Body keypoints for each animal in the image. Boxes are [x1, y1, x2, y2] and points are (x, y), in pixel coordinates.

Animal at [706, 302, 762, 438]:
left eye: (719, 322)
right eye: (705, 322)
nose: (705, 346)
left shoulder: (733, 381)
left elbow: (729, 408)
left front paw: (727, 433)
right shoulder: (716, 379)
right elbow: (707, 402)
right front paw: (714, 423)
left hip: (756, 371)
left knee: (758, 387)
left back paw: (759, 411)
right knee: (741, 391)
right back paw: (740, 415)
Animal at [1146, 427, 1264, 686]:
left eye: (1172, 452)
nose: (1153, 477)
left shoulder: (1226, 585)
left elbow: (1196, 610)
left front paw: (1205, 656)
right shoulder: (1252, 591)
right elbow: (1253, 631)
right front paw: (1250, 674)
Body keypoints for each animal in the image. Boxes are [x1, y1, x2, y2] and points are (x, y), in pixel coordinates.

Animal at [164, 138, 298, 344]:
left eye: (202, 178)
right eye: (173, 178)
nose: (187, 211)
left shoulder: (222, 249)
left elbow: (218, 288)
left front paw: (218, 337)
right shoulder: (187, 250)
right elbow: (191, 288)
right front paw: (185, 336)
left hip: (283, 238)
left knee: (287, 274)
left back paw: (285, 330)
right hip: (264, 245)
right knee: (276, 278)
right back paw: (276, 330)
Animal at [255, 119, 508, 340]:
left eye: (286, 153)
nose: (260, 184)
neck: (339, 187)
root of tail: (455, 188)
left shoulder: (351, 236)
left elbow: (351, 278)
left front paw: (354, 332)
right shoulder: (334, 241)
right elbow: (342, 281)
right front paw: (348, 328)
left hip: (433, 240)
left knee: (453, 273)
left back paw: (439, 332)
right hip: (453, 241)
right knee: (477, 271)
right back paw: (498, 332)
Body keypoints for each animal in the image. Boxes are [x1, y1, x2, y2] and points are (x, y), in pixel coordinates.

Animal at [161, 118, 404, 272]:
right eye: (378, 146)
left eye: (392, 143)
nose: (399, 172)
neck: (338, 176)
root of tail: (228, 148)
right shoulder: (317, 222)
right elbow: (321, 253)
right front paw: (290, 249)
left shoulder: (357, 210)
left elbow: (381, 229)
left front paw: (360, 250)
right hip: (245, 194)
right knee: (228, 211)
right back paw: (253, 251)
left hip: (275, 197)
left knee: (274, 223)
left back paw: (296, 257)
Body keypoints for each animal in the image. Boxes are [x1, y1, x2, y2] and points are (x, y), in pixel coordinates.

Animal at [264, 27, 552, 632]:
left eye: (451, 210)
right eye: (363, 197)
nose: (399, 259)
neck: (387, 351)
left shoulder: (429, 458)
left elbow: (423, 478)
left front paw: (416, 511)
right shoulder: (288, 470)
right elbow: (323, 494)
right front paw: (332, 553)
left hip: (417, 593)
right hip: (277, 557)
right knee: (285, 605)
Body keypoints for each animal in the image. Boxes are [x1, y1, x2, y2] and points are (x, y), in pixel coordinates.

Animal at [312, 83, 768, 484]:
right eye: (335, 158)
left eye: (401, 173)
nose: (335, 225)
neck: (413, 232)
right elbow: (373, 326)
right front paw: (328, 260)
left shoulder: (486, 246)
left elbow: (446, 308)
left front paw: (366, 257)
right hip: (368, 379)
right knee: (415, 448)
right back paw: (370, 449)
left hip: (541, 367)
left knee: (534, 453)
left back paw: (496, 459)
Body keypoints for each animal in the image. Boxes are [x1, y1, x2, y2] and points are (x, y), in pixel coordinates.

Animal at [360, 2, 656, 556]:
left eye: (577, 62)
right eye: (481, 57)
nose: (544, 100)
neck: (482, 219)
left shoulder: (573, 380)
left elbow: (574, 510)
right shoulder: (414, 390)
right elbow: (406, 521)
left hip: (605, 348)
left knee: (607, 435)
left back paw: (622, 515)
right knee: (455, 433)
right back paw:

=== To do ===
All of the data above should be duplicated exactly.

=== Answer to this problem ===
Body keypoints for each animal in the image. Boxes are [x1, y1, x2, y2] and points are (x, y), in pixel coordinates.

Animal at [706, 302, 762, 438]:
left eye: (719, 322)
right eye: (705, 322)
nose: (705, 346)
left shoulder: (733, 381)
left elbow: (729, 408)
left front paw: (727, 433)
right shoulder: (716, 379)
right elbow: (707, 402)
right front paw: (714, 423)
left hip: (756, 371)
left knee: (758, 387)
left back paw: (759, 411)
right knee: (741, 391)
right back paw: (740, 415)
Animal at [1146, 427, 1264, 686]:
left eye: (1172, 452)
nose: (1153, 477)
left shoulder: (1226, 585)
left elbow: (1196, 610)
left front paw: (1205, 656)
right shoulder: (1252, 591)
right elbow: (1253, 631)
right front paw: (1250, 674)
Body keypoints for each animal in the image. Boxes are [x1, y1, x2, y2] and points are (x, y), in pixel coordinates.

Animal at [164, 138, 298, 344]:
left eye: (202, 178)
right eye: (173, 178)
nose: (187, 211)
left shoulder: (222, 249)
left elbow: (218, 288)
left front paw: (218, 337)
right shoulder: (187, 250)
right elbow: (191, 288)
right front paw: (185, 336)
left hip: (283, 238)
left knee: (287, 274)
left back paw: (285, 330)
right hip: (264, 245)
right knee: (276, 278)
right back paw: (276, 330)
Animal at [255, 119, 508, 340]:
left eye: (286, 153)
nose: (260, 184)
neck: (339, 187)
root of tail: (455, 188)
left shoulder: (351, 236)
left elbow: (351, 278)
left front paw: (354, 332)
right shoulder: (334, 241)
right elbow: (342, 281)
right front paw: (348, 328)
left hip: (433, 240)
left knee: (453, 273)
left back paw: (439, 332)
right hip: (453, 241)
right knee: (477, 271)
right back paw: (498, 332)
Body keypoints for each animal in the image. Boxes are [x1, y1, x2, y2] and points are (x, y), in pixel coordinates.

Animal at [161, 118, 404, 272]:
right eye: (378, 146)
left eye: (392, 143)
nose: (399, 172)
neck: (338, 176)
root of tail: (228, 148)
right shoulder: (317, 222)
right elbow: (321, 253)
right front paw: (290, 249)
left shoulder: (357, 210)
left elbow: (381, 229)
left front paw: (360, 250)
right hip: (245, 194)
right knee: (228, 211)
right back paw: (253, 251)
left hip: (275, 197)
left knee: (274, 223)
left back paw: (296, 257)
Body keypoints for each animal in the image. Boxes are [x1, y1, x2, y2] and points are (x, y), in pixel coordinates.

Animal at [264, 27, 552, 632]:
left eye: (451, 210)
right eye: (363, 197)
nose: (399, 259)
neck: (387, 351)
left shoulder: (429, 458)
left elbow: (423, 478)
left front paw: (416, 511)
right shoulder: (288, 470)
right elbow: (323, 494)
right front paw: (332, 553)
left hip: (417, 593)
right hip: (277, 557)
right knee: (285, 605)
Body keypoints for each animal in the image. Boxes are [x1, y1, x2, y2] and points are (x, y), in pixel coordinates.

Animal at [312, 83, 768, 484]:
right eye: (335, 158)
left eye: (401, 173)
nose: (335, 225)
neck: (413, 232)
right elbow: (373, 326)
right front paw: (328, 260)
left shoulder: (486, 246)
left elbow: (446, 308)
left front paw: (366, 257)
right hip: (368, 379)
right knee: (415, 448)
right back paw: (370, 449)
left hip: (541, 367)
left knee: (534, 453)
left back paw: (496, 459)
Body keypoints for each animal in the image. Boxes are [x1, y1, x2, y2] and points are (x, y), in pixel coordinates.

Animal at [360, 2, 656, 556]:
left eye: (577, 62)
right eye: (481, 57)
nose: (544, 100)
neck: (482, 219)
left shoulder: (573, 380)
left elbow: (574, 510)
right shoulder: (414, 390)
right elbow: (406, 521)
left hip: (605, 348)
left knee: (607, 435)
left back paw: (622, 515)
right knee: (455, 433)
right back paw:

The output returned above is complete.